**Task to complete**
A faithful copy is required: transcribe each line below exactly, minus the pictures.
·····
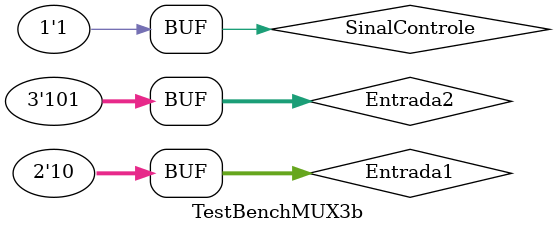
<source format=v>
module TestBenchMUX3b;
reg [1:0] Entrada1;
reg [2:0] Entrada2;
reg SinalControle;
wire [2:0] Saida;
initial begin
 Entrada1 = 2'b10; Entrada2 = 3'b101; SinalControle = 0;
 #1 Entrada1 = 2'b10; Entrada2 = 3'b101; SinalControle = 1;
end
initial begin
 $monitor("Time=%0d Entrada1=%b Entrada2=%b SinalControle=%b Saida=%b",
 $time, Entrada1, Entrada2, SinalControle, Saida);
end
MUX3b MUX3b1(
 .Entrada1(Entrada1),
 .Entrada2(Entrada2),
 .SinalControle(SinalControle),
 .Saida(Saida)
 );
endmodule 
</source>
·····
**Solution to the problem**
<source format=v>
module TestBenchMUX3b;
reg [1:0] Entrada1;
reg [2:0] Entrada2;
reg SinalControle;
wire [2:0] Saida;
initial begin
 Entrada1 = 2'b10; Entrada2 = 3'b101; SinalControle = 0;
 #1 Entrada1 = 2'b10; Entrada2 = 3'b101; SinalControle = 1;
end
initial begin
 $monitor("Time=%0d Entrada1=%b Entrada2=%b SinalControle=%b Saida=%b",
 $time, Entrada1, Entrada2, SinalControle, Saida);
end
MUX3b MUX3b1(
 .Entrada1(Entrada1),
 .Entrada2(Entrada2),
 .SinalControle(SinalControle),
 .Saida(Saida)
 );
endmodule 
</source>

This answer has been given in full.